= The task =
Output every non-blank line of the records below as a JSON list of strings, with one string per line.

──────────────────────────────

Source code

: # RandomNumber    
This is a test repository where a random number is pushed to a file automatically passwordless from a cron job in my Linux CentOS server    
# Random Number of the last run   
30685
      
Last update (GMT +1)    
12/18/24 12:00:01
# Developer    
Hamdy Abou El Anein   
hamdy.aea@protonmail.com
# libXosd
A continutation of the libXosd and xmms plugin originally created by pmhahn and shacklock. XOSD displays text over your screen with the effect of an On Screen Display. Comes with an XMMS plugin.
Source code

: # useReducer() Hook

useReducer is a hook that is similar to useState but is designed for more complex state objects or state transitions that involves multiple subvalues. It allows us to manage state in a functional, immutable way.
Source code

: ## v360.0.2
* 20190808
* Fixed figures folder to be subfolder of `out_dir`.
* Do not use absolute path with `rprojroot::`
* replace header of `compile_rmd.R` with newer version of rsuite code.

──────────────────────────────

= Written solution =
[
  "Source code",
  ": # RandomNumber    ",
  "This is a test repository where a random number is pushed to a file automatically passwordless from a cron job in my Linux CentOS server    ",
  "# Random Number of the last run   ",
  "30685",
  "Last update (GMT +1)    ",
  "12/18/24 12:00:01",
  "# Developer    ",
  "Hamdy Abou El Anein   ",
  "hamdy.aea@protonmail.com",
  "# libXosd",
  "A continutation of the libXosd and xmms plugin originally created by pmhahn and shacklock. XOSD displays text over your screen with the effect of an On Screen Display. Comes with an XMMS plugin.",
  "Source code",
  ": # useReducer() Hook",
  "useReducer is a hook that is similar to useState but is designed for more complex state objects or state transitions that involves multiple subvalues. It allows us to manage state in a functional, immutable way.",
  "Source code",
  ": ## v360.0.2",
  "* 20190808",
  "* Fixed figures folder to be subfolder of `out_dir`.",
  "* Do not use absolute path with `rprojroot::`",
  "* replace header of `compile_rmd.R` with newer version of rsuite code."
]